(Reuters) - California utility owner PG&E Corp is preparing to name a restructuring chief as it finalizes preparations for a bankruptcy filing expected to come as soon as early Tuesday morning, people familiar with the matter said.
PG&E plans to file for bankruptcy protection in a San Francisco federal court, the sources said, in part to address liabilities it expects to top $30 billion stemming from catastrophic wildfires in the last two years that have killed more than 100 people and destroyed numerous homes.
The San Francisco-based utility owner, which carries debt exceeding $18 billion, is in the final stages of discussions to appoint longtime turnaround specialist James Mesterharm as its chief restructuring officer to help the company navigate bankruptcy proceedings, the sources said.
The company is pressing on with its bankruptcy plan, which it announced earlier this month, even as some of its creditors proposed last-ditch rescue-financing packages to prevent such a move, some of the sources said.
The sources asked not to be identified discussing internal company developments and cautioned that Mesterharm’s appointment was still in the process of being finalized Monday evening. A PG&E spokeswoman didn’t immediately respond to a request for comment.
On Monday, the California Public Utilities Commission approved PG&E’s plans to tap up to $6 billion in so-called debtor-in-possession financing to help it operate while under bankruptcy protection.
Mesterharm, a managing director at turnaround and consulting firm AlixPartners LLP, previously served as restructuring chief at Eastman Kodak Co during its bankruptcy proceedings.
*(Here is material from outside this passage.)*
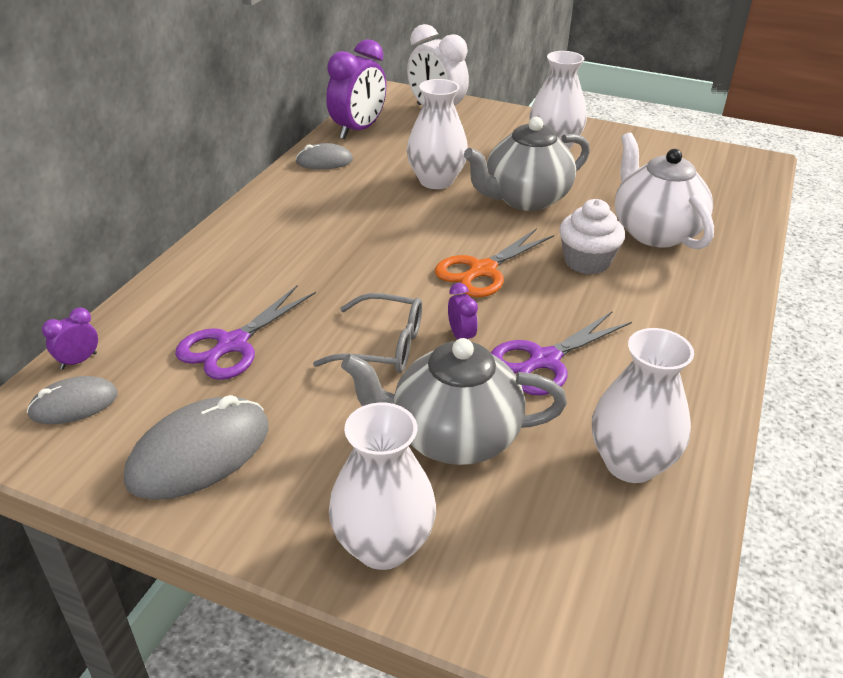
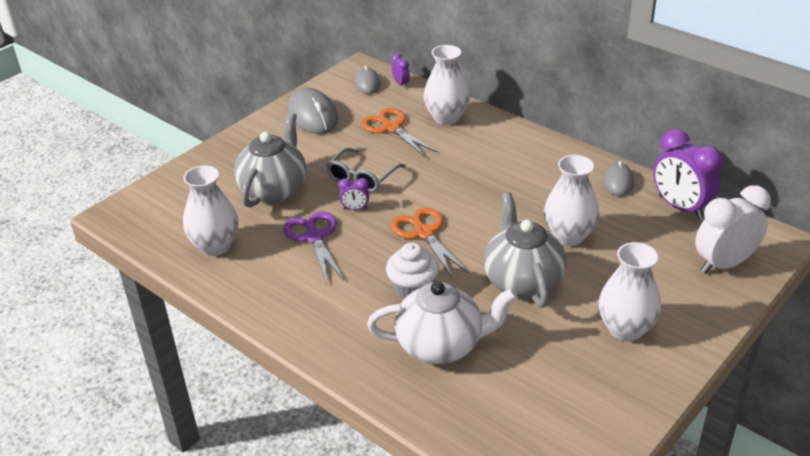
camera: 110 degrees right, 0 degrees up
(232, 344) = (391, 127): purple scissors -> orange scissors
(383, 545) = (223, 158): white vase -> white vase (446, 118)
Other companies he has advised on restructurings include mall owner General Growth Properties and Zenith Electronics. He has advised PG&E in the weeks leading up to its anticipated bankruptcy filing, the sources said.
An AlixPartners spokesman had no immediate comment.
PG&E debtholders in recent days delivered separate multibillion-dollar rescue proposals to the company, people familiar with the offers said. The proposals, also shared with California Gov. Gavin Newsom, each offered financing in exchange for debt that can later be converted into shares when PG&E’s stock trades at a certain price, the sources said.
A Newsom spokesman didn’t immediately respond to a request for comment.
A group comprising investment firms Apollo Global Management LLC, Citadel, Davidson Kempner Capital Management and Centerbridge Partners LP proposed between $3 billion and $5 billion of financing, the sources said. Another team of Elliott Management Corp and Pacific Investment Management Co offered $4 billion, they said.
The debtholders either declined to comment, had no immediate comment or didn’t respond to requests for comment.
The financing proposals came on the heels of state investigators clearing PG&E of liability in a 2017 fire that tore through wine country and killed 22 people.
PG&E still faces scrutiny over its equipment’s role in a November blaze that ignited in the northern California mountain community of Paradise, killing at least 86 people in the most catastrophic wildfire in state history.
PG&E has pointed to extensive litigation and a deteriorating financial situation leading up to its expected bankruptcy filing. In a securities filing earlier this month, PG&E said obtaining additional financing to avoid a bankruptcy filing, though possible, would be expensive, complicated and fail to address the company’s fundamental problems.
At least one shareholder, BlueMountain Capital Management LLC, has criticized the plan as harmful to investors and has launched an effort to oust PG&E’s entire board.